July 26, 2006

Diabetics and Wound Healing, Alzheimers, Heart attack, etc.

You see these studies all the time that tell you cheery "facts" such as that diabetics are more likely to get heart attacks, Alzheimers, and have poor healing after wounds or surgery. Depressing, isn't it?

What they don't tell you is that the "diabetics" they are talking about are really "Diabetics with lousy blood sugar control". The diabetics in the studies that lead to these conclusions universally have A1cs of at least 7% and often more like 10% along with fasting blood sugars near 200 mg/dl (11 mmol/l).

Doctors all too frequently tell people with Type 2 diabetes that an A1c of 7% is "fine" and don't point out that an A1c that high almost guarantees neuropathy and early changes in the retina and kidneys leading, eventually, to disaster.

The 7% A1c target was originally established after the DCCT study found that people with Type 1 diabetes who achieved that A1c had far fewer complications than those whose A1cs were higher. (No study ever looked at what happened to complications if the A1cs were LOWER than 7%). But when they ran a similar study of Type 2s, the UKPDS, while they found that the 7% A1c resulted in fewer complications than higher ones, they also found that people with type 2 diabetes at the 7% A1c got far MORE complications than Type 1s had who had that same A1c. In short, an awful lot of people with Type 2 diabetes followed in the UKPDS study who kept their A1cs at 7% ended up with serious complications including retinopathy (med-speak for blindness).

The conclusion that should have been drawn from this is that people with Type 2 diabetes need to shoot for much lower A1cs than those with Type 1. Unfortunately, that isn't what happened. Most doctors still tell patients that 7% is a good A1c target that prevents complications and labs flag anything under 7% as "good control."
It isn't. Good control is control that gets you as close to normal numbers as is possible.

What is normal? There's some evidence that true normal is an A1c of 4.7%, a fasting of 83 mg/dl (4.6 mmol/L) and post-meal readings no higher than 120 mg/dl (6.7 mmol/l) within 2 hours of a meal. That's a tough target to meet and one that a lot of us can't reach. But the closer you can get to these numbers, the better off you will be.

Most people with Type 2 diabetes CAN get their A1cs into the 5% range with a combination of cutting way back on carbohydrates, taking insulin resistance drugs like Metformin, and if things are really out of control, insulin.
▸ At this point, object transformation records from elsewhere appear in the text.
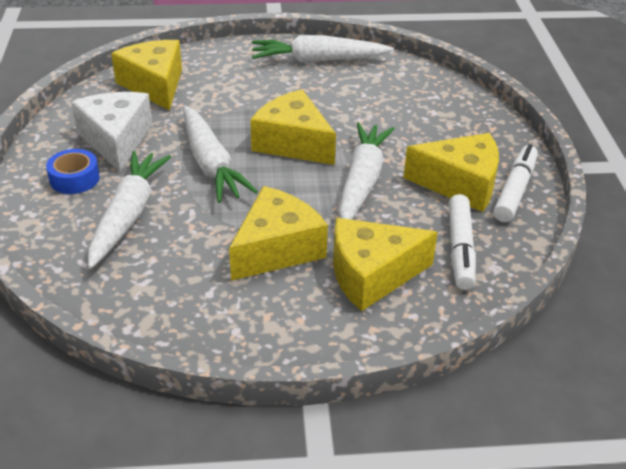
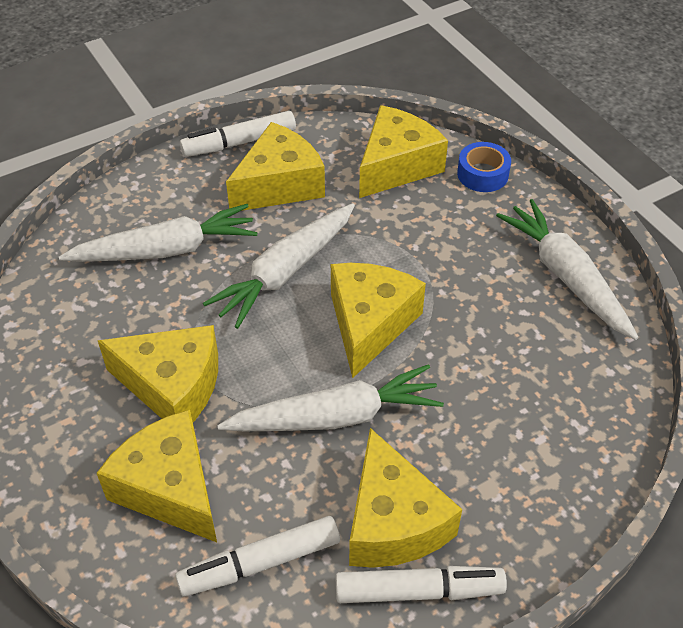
camera: 65 degrees right, 10 degrees up
blue tape [46,149,100,194] -> blue tape moved to [457,142,511,192]
white cheese [71,92,152,172] -> yellow cheese [226,122,325,211]
none -> white marker [180,111,296,157]

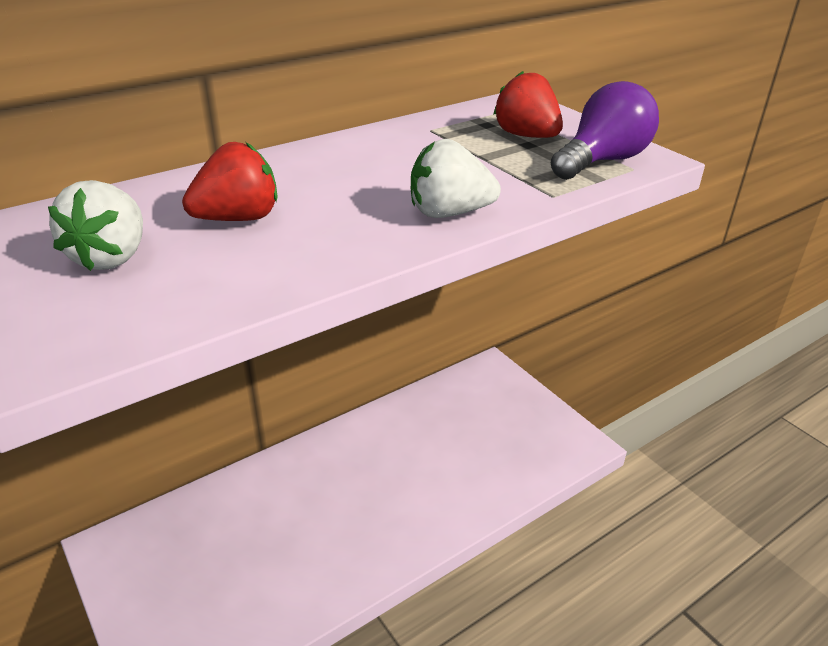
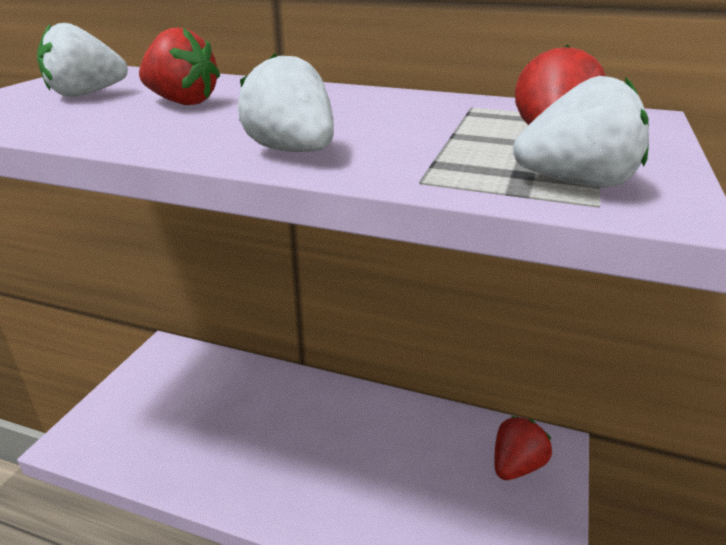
camera: 55 degrees right, 5 degrees down
purple light bulb [551,81,659,180] -> white strawberry [513,76,649,188]
none -> red strawberry [494,416,552,480]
So when you see yet another study that tells you that because you have diabetes you are doomed to yet another nasty life-shortening condition, remind yourself it isn't some underlying condition causing these problems, it is high blood sugars, day after day, meal after meal. If you can bring your blood sugars down to normal, your risk for these conditions will drop to normal too!